"La Rochelle sous le charme d’une Amoureuse"

Publié le par Jeremusic

http://www.la-croix.com/var/bayard/storage/images/lacroix/culture-loisirs/culture/musique/la-rochelle-sous-le-charme-d-une-amoureuse-_eg_-2012-07-15-831435/26713294-2-fre-FR/La-Rochelle-sous-le-charme-d-une-Amoureuse_article_main.jpg photo // SADAKA EDMOND / SIPA

 

Jeanne Cherhal a rejoué le premier album de Véronique Sanson aux Francofolies

On en retient, vendredi 13 juillet, la performance d’une grande Jeanne Cherhal, sur les traces de Véronique Sanson.

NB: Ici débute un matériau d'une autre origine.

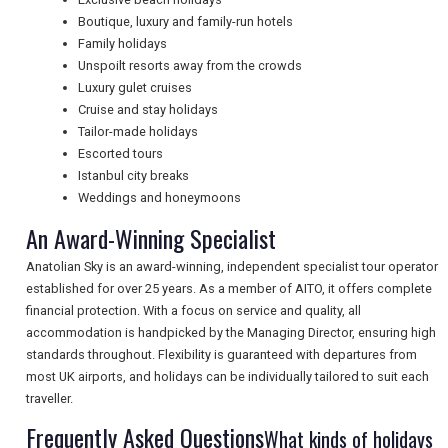
Boutique, luxury and family-run hotels
Family holidays
NEWSLETTERS
Unspoilt resorts away from the crowds
Luxury gulet cruises
Cruise and stay holidays
Tailor-made holidays
UK VISITOR GUIDES
Escorted tours
Istanbul city breaks
Weddings and honeymoons
DIGITAL GUIDES
An Award-Winning Specialist
Anatolian Sky is an award-winning, independent specialist tour operator
FREE OFFERS
established for over 25 years. As a member of AITO, it offers complete
financial protection. With a focus on service and quality, all
accommodation is handpicked by the Managing Director, ensuring high
standards throughout. Flexibility is guaranteed with departures from
USA
most UK airports, and holidays can be individually tailored to suit each
traveller.
TOURISM
Frequently Asked Questions
What kinds of holidays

La Rochelle n’aime pas la pluie, ni le vent qui a obligé vendredi les Francofolies à annuler une soirée de concerts en plein air. Les plus chanceux étaient au théâtre de La Coursive, tout à leur bonheur d’applaudir deux créations revisitant des chansons du passé. En fin de soirée, « Crouners » donnait l’occasion à cinq valeurs montantes de la chanson (Thomas Dutronc, Alexis HK, Tété, Anis et Rover), accompagnés d’un big band avec trompettes, trombones, saxos, clarinettes – une limousine ! – de se confronter au répertoire de velours de Dean Martin ou Frank Sinatra… Mais n’est pas Yves Montand qui veut. Hormis Tété, charmeur et cabot, vêtu de blanc des souliers au chapeau, le spectacle fut archi-dominé… par l’orchestre. Dommage.

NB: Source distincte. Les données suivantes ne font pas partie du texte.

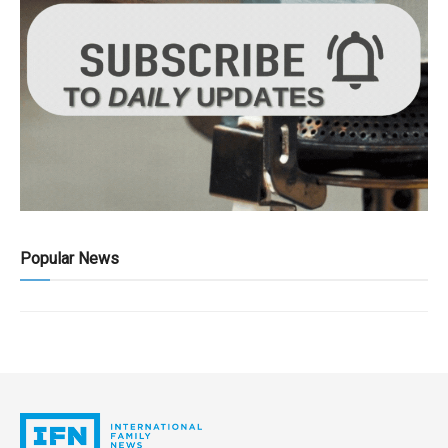
Popular News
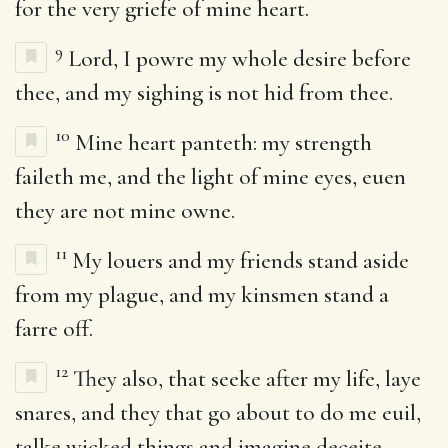
for the very griefe of mine heart.
9
Lord, I powre my whole desire before
thee, and my sighing is not hid from thee.
10
Mine heart panteth: my strength
faileth me, and the light of mine eyes, euen
they are not mine owne.
11
My louers and my friends stand aside
from my plague, and my kinsmen stand a
farre off.
12
They also, that seeke after my life, laye
snares, and they that go about to do me euil,
talke wicked things and imagine deceite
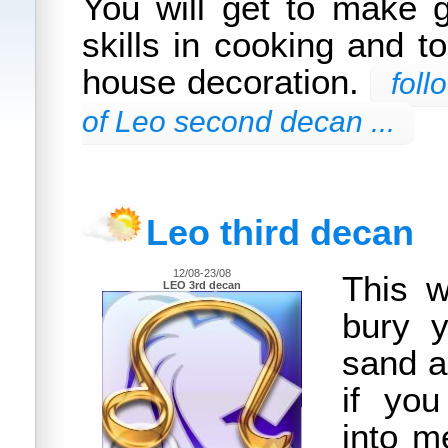
You will get to make 
skills in cooking and t
house decoration.
foll
of Leo second decan ...
Leo third decan
12/08-23/08
This w
LEO 3rd decan
bury y
sand a
if you
into m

La Rochelle n’aime pas la pluie, sauf si elle symbolise la mélancolie des notes et des mots, sanglots vibrants célébrant un amour rayonnant, fulgurant. Alors naît un arc-en-ciel de musique. À Jeanne Cherhal le privilège d’avoir dissipé la grisaille, elle qui s’était donnée pour défi l’an passé de redonner vie à Amoureuse , premier album de Véronique Sanson sorti en mars 1972 (1). Réalisé par Michel Berger, avec qui la chanteuse de 22 ans vivait alors une histoire d’amour, le disque révéla sa sensibilité extrême, les vibratos de sa voix, son talent d’auteur-compositeur hors norme.

Une vie d’Amoureuse déclinée en « charade  »

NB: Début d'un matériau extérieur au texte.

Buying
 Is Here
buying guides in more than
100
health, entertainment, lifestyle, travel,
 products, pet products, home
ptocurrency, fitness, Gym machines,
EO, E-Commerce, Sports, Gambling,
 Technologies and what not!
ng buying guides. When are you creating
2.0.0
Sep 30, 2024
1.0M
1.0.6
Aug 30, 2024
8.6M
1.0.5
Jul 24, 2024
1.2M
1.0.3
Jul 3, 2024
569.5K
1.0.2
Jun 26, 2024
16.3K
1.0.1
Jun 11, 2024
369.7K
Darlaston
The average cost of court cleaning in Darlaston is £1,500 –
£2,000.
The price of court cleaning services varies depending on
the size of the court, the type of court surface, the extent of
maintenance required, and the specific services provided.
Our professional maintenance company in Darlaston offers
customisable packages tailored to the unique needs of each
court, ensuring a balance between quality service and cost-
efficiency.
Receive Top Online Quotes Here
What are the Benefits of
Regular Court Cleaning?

Sur scène, Jeanne Cherhal interprète Amoureuse  avec émotion, simplicité, comme elle l’avait fait déjà le 20 mars, au « 104 », à Paris, en présence de Véronique Sanson. À La Rochelle, la performance, mieux maîtrisée, permet au public d’écouter in extenso ce disque qui marqua l’histoire de la chanson rock, de s’y plonger, de l’entendre pour ce qu’il est : une œuvre qui rayonne, et pas juste une succession de chansons. Les douze titres composés « à quatre mains et deux cœurs  », comme l’écrit Yves Bigot dans sa biographie de Michel Berger (2), forment un ensemble fusionnel, alternant emportements (sur le presque inchantable Vert vert vert ) et apaisements (sur Mariavah ). 

A la fièvre d’Amoureuse  (« une nuit je m’endors avec lui  ») répond le désenchantement de Tout est cassé, tout est mort . À la confession de L’irréparable  («… c’est aimer l’amour, c’est donner une partie de sa vie  »), fait écho la confidence de Louis  (« tu attends tout d’elle, comme toujours  »)… Au Besoin de personne  succède celui d’un ailleurs partagé (Bahia ). Aux braises de C’est le moment  (« Tu m’as appris à être amoureuse, depuis je suis peureuse, je ne pense qu’à toi  »), enfin, les cendres de Dis-lui de revenir . Une vie d’Amoureuse déclinée en « charade  », titre du dernier album de Jeanne Cherhal, en 2010.

Vendredi soir, sur scène, celle-ci a posé le 33 tours de sa belle devancière sur un tourne-disque, a actionné le bras, puis s’est dirigée vers le piano, tandis que la salle s’emplissait du frottement de la tête de lecture sur le microsillon, avant le premier morceau. Elle a renouvelé l’opération au bout de la face, pour retourner le disque. Puis à la fin, pour le remettre dans sa pochette. Accompagnée de trois musiciens, elle aura chanté dans l’ordre les douze plages, sans temps mort, fidèle à Véronique Sanson sans chercher à l’imiter. Amoureuse.

(1) Warner Music le réédite en 2012, assorti de bonus.

(2) « Quelque chose en nous de Michel Berger », Éd. Don Quichotte, 2012, 324 p., 19,90 € (lire La Croix du 28 juin 2012).